Background: it’s more or less just coming out now that in October of 2009 the White House hosted an Alice-in-Wonderland-themed party put on by Tim Burton and Johnny Depp – which was, to quote Jodi Kantor, author of a new tell-all book (The Obamas), deliberately not publicized: “White House officials were so nervous about how a splashy, Hollywood-esque party would look to jobless Americans or their representatives in Congress, who would soon vote on health care that the event was not discussed publicly and Burton’s and Depp’s contributions went unacknowledged…”
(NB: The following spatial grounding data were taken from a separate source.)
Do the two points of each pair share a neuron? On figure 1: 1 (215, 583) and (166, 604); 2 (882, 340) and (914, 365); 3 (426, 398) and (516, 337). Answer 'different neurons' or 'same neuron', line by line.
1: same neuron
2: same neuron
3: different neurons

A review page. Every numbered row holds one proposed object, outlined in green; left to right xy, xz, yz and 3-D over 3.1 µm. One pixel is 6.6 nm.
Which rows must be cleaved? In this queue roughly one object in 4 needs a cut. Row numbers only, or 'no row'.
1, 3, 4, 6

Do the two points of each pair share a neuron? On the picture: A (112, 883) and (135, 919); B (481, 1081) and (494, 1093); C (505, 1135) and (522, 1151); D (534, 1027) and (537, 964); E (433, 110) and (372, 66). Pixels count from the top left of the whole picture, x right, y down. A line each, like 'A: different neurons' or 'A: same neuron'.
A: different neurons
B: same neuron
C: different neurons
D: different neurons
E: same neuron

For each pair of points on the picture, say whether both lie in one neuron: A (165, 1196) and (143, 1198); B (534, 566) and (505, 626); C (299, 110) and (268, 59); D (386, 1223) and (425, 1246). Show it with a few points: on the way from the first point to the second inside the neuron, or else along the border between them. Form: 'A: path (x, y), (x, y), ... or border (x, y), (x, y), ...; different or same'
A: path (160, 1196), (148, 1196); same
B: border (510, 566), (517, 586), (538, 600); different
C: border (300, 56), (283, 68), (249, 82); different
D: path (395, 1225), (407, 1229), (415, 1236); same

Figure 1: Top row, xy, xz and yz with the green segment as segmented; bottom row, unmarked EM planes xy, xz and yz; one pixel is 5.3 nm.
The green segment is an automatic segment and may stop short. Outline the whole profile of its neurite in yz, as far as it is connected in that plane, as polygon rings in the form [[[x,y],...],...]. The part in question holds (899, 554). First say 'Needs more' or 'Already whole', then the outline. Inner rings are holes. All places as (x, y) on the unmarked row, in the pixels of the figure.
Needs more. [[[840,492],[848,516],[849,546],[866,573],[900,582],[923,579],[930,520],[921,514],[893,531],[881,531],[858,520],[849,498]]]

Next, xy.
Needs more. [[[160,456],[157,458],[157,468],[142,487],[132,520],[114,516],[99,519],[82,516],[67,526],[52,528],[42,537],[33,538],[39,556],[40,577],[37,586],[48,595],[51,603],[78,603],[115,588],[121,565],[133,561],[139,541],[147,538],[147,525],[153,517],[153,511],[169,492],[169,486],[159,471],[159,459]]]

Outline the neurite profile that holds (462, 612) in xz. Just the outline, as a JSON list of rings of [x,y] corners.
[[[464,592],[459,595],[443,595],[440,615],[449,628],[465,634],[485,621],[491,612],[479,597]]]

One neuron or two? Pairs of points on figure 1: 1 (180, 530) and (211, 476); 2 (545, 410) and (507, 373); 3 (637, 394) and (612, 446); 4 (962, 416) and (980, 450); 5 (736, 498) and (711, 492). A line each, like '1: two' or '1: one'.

More here, here, and here. To get this out of the way… yes, the White House was correct: it would have looked bad if it had come out at the time. It looks a good bit worse now – frankly, hiding this was stupid. As is the flailing about trying to pretend that this was never a big deal in the first place; which it might not have been, if they had just admitted that the Obamas had a couple of Hollywood people over to throw them a themed Halloween party. Then again, obviously the White House knew that this was a bad idea from the start, which is why they felt the need to cover it up.
But, you know? I’m not all that angry at the White House for this. I was already aware that they’re collectively a bunch of sullen teenagers over there with no sense of other people’s property and a raging case of entitlement issues. No, what bugs me is that the media let them get away with it. Yes, publishing a story on this would have sparked a certain amount of justified outrage. So what? Contrary to popular belief – and, alas, popular usage – it’s not the media’s job to keep the population from being outraged. It’s the media’s job to tell us what the heck is going on. A lot of the White House press pool acted unprofessionally, here.
PS: I don’t even want people fired; I just want them to admit that they screwed up. Which they did. And I want them to do better in the future. Which they have no history of doing. And that’s why half the country doesn’t trust the media.